Wait, the question says "communicability of disease is assessed by means of". So the answer is the measure that quantifies how contagious the disease is. R0 is the key here. The clinical pearl here is to remember that R0 is the best measure for communicability. Also, R0 depends on factors like transmission mode, duration of infectiousness, and contact rate.
**Core Concept**
Communicability of a disease refers to its potential to spread from one host to another. The key epidemiological measure for this is the **basic reproduction number (R₀)**, which quantifies the average number of secondary infections produced by one infected individual in a fully susceptible population.
**Why the Correct Answer is Right**
The **basic reproduction number (R₀)** directly assesses transmissibility. It integrates factors like transmission efficiency (e.g., airborne vs. vector-borne), host susceptibility, and contact rates. For example, measles has an R₀ of 12–18, indicating high communicability, whereas influenza has an R₀ of 1–2. R₀ > 1 means sustained spread; R₀ < 1 indicates decline.

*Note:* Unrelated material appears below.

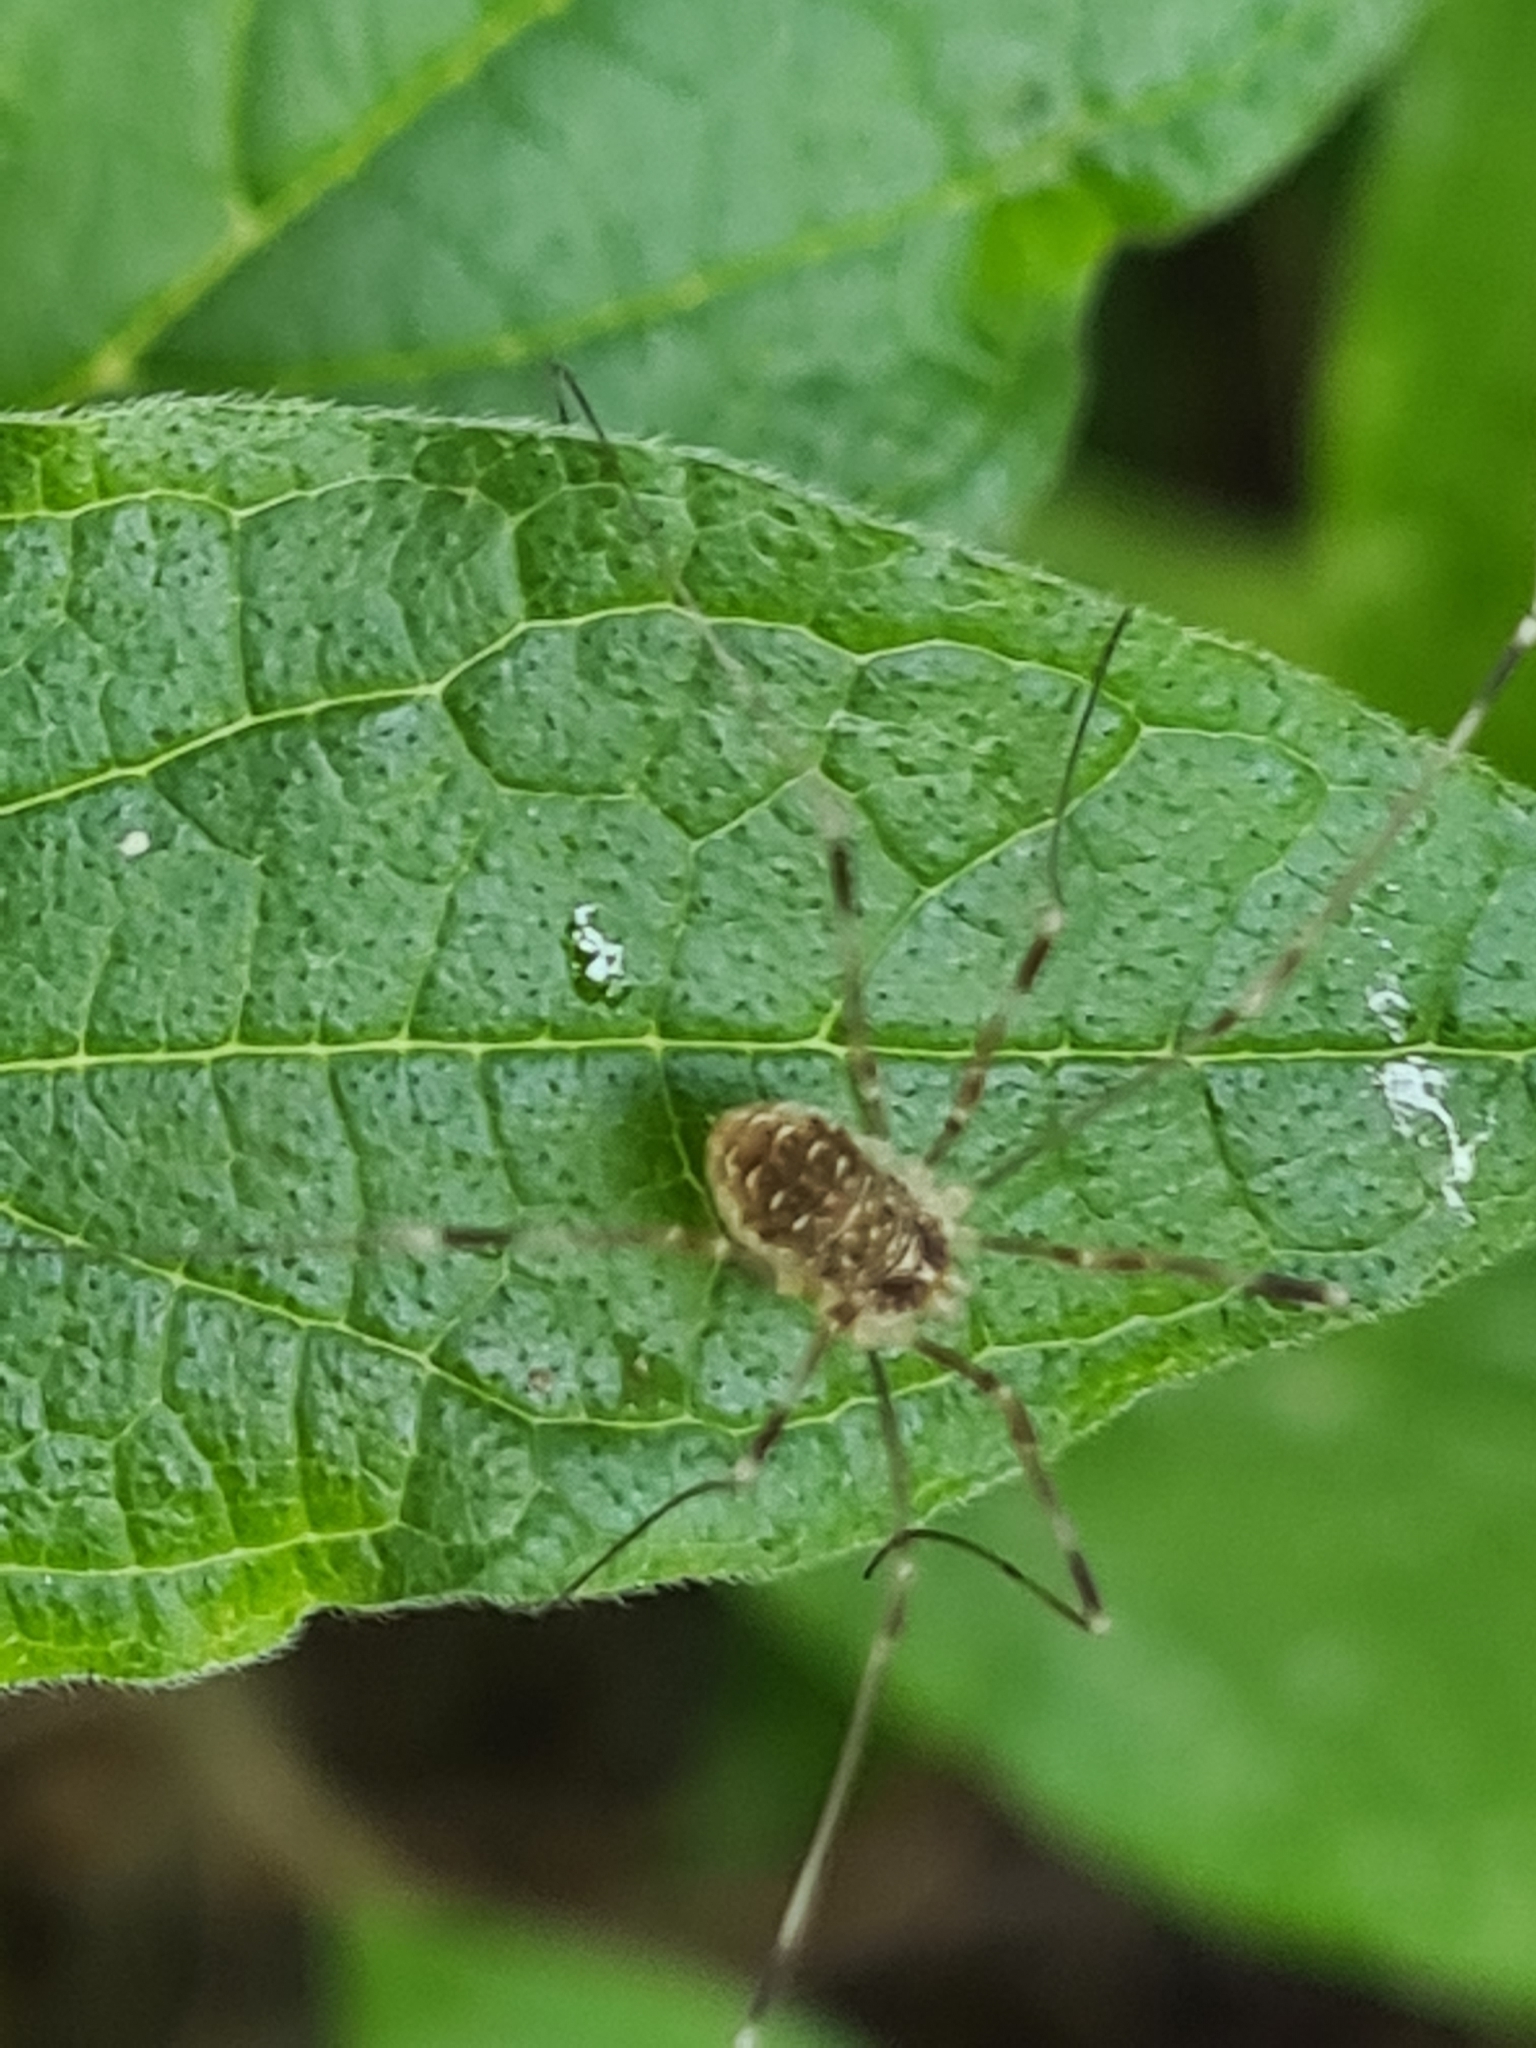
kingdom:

**Why Each Wrong Option is Incorrect**
**Option A:** *Case fatality rate* measures severity, not transmission.
**Option B:** *Incidence rate* tracks new cases over time but doesn’t reflect transmissibility.
**Option C:** *Prevalence* reflects disease burden, not communicability.
**Clinical Pearl / High-Yield Fact**
Remember **R₀** for communicability, **secondary attack rate** for outbreaks in closed groups, and **case fatality rate** for severity. NEET/USMLE often confuse these terms—focus on the *definition of each measure*.